The Henninger article was right in pointing out that Americans demanding the their government protect them from risk, even with the stock market/monetary type of risk, indicates something about a changing character of Americans. That the market fluctuates, reaching peaks and tumbling to crashes, is actually normal. Yes, risk is not dead, as long as we maintain a free economic system. Risk is inevitable in a free system. However, if the American people do not value freedom enough to tolerate the risks in a free economic system, then we might be risking the death of freedom in favor of the security of an authoritarian system. As I am also getting older, I think I ought to be in favor of that security, but I am not. I am appalled by it.

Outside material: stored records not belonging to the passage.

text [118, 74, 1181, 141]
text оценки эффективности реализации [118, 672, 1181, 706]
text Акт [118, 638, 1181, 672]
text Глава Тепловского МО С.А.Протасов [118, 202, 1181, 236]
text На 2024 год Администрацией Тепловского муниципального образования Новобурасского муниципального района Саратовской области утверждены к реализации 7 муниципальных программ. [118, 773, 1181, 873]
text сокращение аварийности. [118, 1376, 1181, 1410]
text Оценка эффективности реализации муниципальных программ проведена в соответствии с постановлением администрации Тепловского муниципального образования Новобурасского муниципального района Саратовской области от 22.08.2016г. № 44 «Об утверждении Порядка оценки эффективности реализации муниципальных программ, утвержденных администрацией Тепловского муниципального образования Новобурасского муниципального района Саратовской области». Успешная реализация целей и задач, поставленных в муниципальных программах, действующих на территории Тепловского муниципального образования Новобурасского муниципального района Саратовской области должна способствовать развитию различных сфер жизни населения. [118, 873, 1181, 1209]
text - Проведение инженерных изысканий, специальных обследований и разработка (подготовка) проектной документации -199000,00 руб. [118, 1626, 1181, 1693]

By the way, AIG is not dead. It is just coming to pieces. Maybe like your bloated Thanksgiving reveler, it has to shed excess to survive. That what is happening to it. The successful pieces of the company sell of the best, of course. The problem for AIG is that other companies are cash-poor and buying even the profitable units, as desirable as they might be, might exceed current capabilities. That is one reason companies are lining up to grab cash from the Treasury Secretary, so they can buy the remnants of failing corporations. They haven't the capital to risk, and everyone is nervous about what is beginning to look like a huge shell game, uncertain if real value is there. Who will get US government funding is a whole new risk factor, due to politics, which increases, rather than decreases worry.